The molecular identity, precise location, and density of voltage-gated ion channels in small subcellular compartments along the axo-somato-dendritic surface are crucial for synaptic integration and action potential generation. Past studies have provided broad conclusions on ion channel distributions, such as the Kv1.1 subunit being axonal or HCN1 being somato-dendritic. However, recent work using high-resolution immunolocalization has revealed that ion channel subunits show distinct distribution patterns across different neuron types, leading to more complexity in understanding their roles.

The axonal domain, for example, includes the AIS, nodes of Ranvier, myelinated axon segments, non-myelinated preterminal axon segments, axon terminals, and presynaptic active zones—each with specific functional roles that require unique ion channels. The lab's research has demonstrated that ion channel subunit distribution is highly specific to subcellular compartments.

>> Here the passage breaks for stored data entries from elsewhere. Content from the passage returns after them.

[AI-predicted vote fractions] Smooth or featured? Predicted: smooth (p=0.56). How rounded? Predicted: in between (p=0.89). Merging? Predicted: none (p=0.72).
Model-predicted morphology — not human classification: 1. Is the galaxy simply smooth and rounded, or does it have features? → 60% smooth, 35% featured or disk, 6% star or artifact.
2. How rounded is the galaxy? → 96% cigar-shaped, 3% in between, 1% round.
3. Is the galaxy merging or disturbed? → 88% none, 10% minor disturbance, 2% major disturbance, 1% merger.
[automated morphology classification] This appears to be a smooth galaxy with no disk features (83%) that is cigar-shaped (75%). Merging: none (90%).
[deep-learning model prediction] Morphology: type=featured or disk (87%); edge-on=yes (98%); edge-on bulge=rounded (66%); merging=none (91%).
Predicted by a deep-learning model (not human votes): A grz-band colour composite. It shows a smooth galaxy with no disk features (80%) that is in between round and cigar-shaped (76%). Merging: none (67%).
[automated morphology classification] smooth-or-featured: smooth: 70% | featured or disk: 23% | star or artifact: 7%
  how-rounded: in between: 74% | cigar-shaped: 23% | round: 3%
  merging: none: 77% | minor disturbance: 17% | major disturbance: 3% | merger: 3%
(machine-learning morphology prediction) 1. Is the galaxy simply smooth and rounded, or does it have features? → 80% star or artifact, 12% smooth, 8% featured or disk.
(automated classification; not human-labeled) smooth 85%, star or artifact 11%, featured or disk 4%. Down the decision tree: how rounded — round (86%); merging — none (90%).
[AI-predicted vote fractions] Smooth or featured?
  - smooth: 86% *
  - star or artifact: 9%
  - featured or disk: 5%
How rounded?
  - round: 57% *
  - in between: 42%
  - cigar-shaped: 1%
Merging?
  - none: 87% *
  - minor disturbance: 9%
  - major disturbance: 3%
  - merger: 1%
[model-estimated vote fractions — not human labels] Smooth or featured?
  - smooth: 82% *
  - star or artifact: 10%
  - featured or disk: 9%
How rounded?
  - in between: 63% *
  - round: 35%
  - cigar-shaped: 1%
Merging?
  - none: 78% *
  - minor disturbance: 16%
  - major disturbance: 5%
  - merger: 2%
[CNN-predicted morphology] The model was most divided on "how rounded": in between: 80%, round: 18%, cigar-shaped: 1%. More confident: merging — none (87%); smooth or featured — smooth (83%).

4.Understanding the Microcircuit of the Cerebellar Cortex: Focus on GABAergic Interneurons:

The cerebellum is vital for many functions, including coordination, timing of limb and eye movements, vestibular control, and possibly even higher cognitive processes. For decades, research has extensively investigated the cellular makeup and synaptic connections within the cerebellar cortex, revealing a detailed understanding of its basic circuitry. The granule cell (GC) layer, which receives excitatory inputs from mossy fibers, includes glutamatergic granule cells and GABAergic interneurons known as Golgi cells (GoCs).

The Laboratory of Cellular Neurophysiology collaborates with Prof. Angus Silver’s lab at University College London to explore the computational properties of the GC layer. Their work focuses on creating an in silico model of the granule cell layer based on detailed anatomical and physiological data, especially regarding mossy fiber-to-granule cell synapses. While the electrical properties of granule cells are well characterized, the passive and active properties of GoCs have remained unclear.

To better understand GoCs, the two labs combined physiological recordings with neuroanatomical analysis and in silico modeling. They discovered that GoCs have dendritic gap junctions, which play a crucial role in distributing synaptic charge and compensating for the sublinear integration of excitatory postsynaptic potentials (EPSPs). This electrically-coupled network of GoCs shows spontaneous synchronized activity, but desynchronizes when excitatory inputs are out of phase.

The strength of electrical connections between GoCs varies based on the number and location of gap junctions, explaining the transient desynchronization when excitation is out of phase. The research also included a quantitative study of synaptic connectivity within the GC layer, leading to the construction of detailed network models. By using novel information-theoretic approaches, the researchers showed that a sparse number of mossy fiber inputs and high spike thresholds in granule cells optimize information transmission and pattern separation.

These findings are being extended by incorporating GoC models into the network, testing how tonic and phasic inhibition in the GC layer influences spike thresholds and information encoding.